Interrogée par une militante de Solidarité et Progrès sur la mobilisation politique actuellement en cours aux Etats-Unis pour faire adopter la proposition de loi HR 129 (Glass-Steagall) de séparation bancaire, Dominique Rousset, la journaliste de France Culture qui modérait le débat s’est empressé de manière préventive de dire qu’une telle loi n’avait aucune chance de passer. Valérie Rabault a ensuite répondu que l’intérêt de la France est de garder des banques universelles car autrement l’économie ne pourrait plus être financée.

« La confiance règne ? » s’interrogeait le Forum. Eh bien, en un sens oui : les grandes banques françaises peuvent faire confiance à Mme Rabault pour défendre leurs intérêts. Cependant en un autre sens non : on ne peut faire confiance à Mme Rabault pour défendre la vérité et l’intérêt général.

En effet, Mme Rabault trompe son auditoire sur ce qui se passe aux Etats-Unis. Là-bas, une grande mobilisation politique est en cours pour revenir à une loi Glass-Steagall, et ce sont les amis de Solidarité et Progrès qui mènent le combat. Les preuves ? Trois Etats ont voté des résolutions en faveur de Glass-Steagall et une vingtaine d’autres l’envisagent. Au niveau fédéral, plus de soixante représentants se sont associés à la proposition de loi HR129.
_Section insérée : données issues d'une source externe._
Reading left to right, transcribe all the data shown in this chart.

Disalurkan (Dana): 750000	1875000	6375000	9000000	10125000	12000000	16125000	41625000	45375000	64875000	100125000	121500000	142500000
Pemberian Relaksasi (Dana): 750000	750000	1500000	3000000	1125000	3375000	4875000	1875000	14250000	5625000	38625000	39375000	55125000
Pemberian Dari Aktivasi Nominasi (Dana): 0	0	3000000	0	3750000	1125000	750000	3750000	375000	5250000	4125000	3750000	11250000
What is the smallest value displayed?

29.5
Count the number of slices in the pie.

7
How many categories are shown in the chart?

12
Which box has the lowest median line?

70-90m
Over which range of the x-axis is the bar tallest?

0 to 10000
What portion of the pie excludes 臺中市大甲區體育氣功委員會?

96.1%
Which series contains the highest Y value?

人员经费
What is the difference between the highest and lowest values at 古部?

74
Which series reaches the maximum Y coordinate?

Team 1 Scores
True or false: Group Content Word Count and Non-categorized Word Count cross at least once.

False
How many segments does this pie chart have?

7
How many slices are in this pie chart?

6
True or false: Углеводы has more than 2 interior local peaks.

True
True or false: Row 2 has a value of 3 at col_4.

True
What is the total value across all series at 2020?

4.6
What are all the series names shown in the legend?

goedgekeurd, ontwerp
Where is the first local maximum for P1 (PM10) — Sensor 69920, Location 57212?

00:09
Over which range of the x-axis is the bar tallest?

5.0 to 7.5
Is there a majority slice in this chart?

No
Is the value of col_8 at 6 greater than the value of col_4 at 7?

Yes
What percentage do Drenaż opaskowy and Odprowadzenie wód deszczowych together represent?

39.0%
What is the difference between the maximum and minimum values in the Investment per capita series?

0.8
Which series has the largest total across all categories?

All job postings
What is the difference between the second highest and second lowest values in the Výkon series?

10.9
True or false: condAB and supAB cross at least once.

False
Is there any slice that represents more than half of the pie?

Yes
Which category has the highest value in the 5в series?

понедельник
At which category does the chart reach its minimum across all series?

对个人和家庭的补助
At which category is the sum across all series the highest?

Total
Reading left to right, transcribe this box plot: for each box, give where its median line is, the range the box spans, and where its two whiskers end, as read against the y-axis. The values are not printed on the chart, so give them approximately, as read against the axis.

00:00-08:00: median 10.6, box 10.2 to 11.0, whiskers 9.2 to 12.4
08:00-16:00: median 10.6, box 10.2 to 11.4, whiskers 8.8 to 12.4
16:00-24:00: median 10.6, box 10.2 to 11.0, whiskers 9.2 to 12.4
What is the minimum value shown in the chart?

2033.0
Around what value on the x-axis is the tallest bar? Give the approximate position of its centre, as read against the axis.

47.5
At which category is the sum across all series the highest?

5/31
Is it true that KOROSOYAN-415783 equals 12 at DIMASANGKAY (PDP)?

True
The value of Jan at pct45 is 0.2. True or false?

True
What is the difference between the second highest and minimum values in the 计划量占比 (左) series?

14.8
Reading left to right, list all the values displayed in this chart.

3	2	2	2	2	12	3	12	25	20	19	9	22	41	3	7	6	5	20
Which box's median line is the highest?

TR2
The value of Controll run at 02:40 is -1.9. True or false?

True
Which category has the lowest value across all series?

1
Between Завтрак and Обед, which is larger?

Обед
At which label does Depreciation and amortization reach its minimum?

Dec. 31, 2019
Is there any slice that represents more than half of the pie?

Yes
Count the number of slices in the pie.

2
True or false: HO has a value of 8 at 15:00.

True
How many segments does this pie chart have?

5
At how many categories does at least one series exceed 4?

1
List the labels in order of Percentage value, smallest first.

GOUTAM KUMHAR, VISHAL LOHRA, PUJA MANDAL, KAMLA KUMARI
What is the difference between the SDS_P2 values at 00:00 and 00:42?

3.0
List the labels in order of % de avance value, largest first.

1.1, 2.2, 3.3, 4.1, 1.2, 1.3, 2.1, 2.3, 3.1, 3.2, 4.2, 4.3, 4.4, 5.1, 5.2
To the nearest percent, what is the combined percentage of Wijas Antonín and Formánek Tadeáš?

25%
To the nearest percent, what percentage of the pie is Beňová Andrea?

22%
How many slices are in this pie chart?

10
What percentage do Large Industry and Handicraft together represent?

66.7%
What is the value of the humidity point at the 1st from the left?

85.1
Quant au rôle économique des banques universelles, on sait bien qu’elles ne financent pas l’économie réelle, et notamment l’industrie. Mme Rabault devrait savoir que la BPI, puisqu’elle a été rapporteure du projet de loi prévoyant sa création, a été mise en place pour pallier à l’absence d’engagement des grandes banques en faveur des PME-PMI.

On ne veut pas croire que le fait que Mme Rabault ait exercé les fonctions de responsable de la surveillance des risques à la BNP Paribas, puis de responsable de la prospective et des risques des marchés dans la banque d’investissement BNP Arbitrage, ait pu avoir une quelconque influence sur son jugement. Cependant, plongée dans un monde auquel on s’adapte pour réussir sans changer de système, elle joue un rôle politiquement néfaste en prétendant, comme nombre de ses amis « socialistes », que rien ne se passe en Amérique alors que c’est de là que peut provenir un espoir.

En tous cas, à la fin de la conférence à laquelle participait Mme Rabault, on a pu assister à une mini-révolte de la salle, avide d’échapper à ce pessimisme. On vit même un banquier de la vieille école se mettre à distribuer des tracts pour un Glass-Steagall global avec nos militants bretons.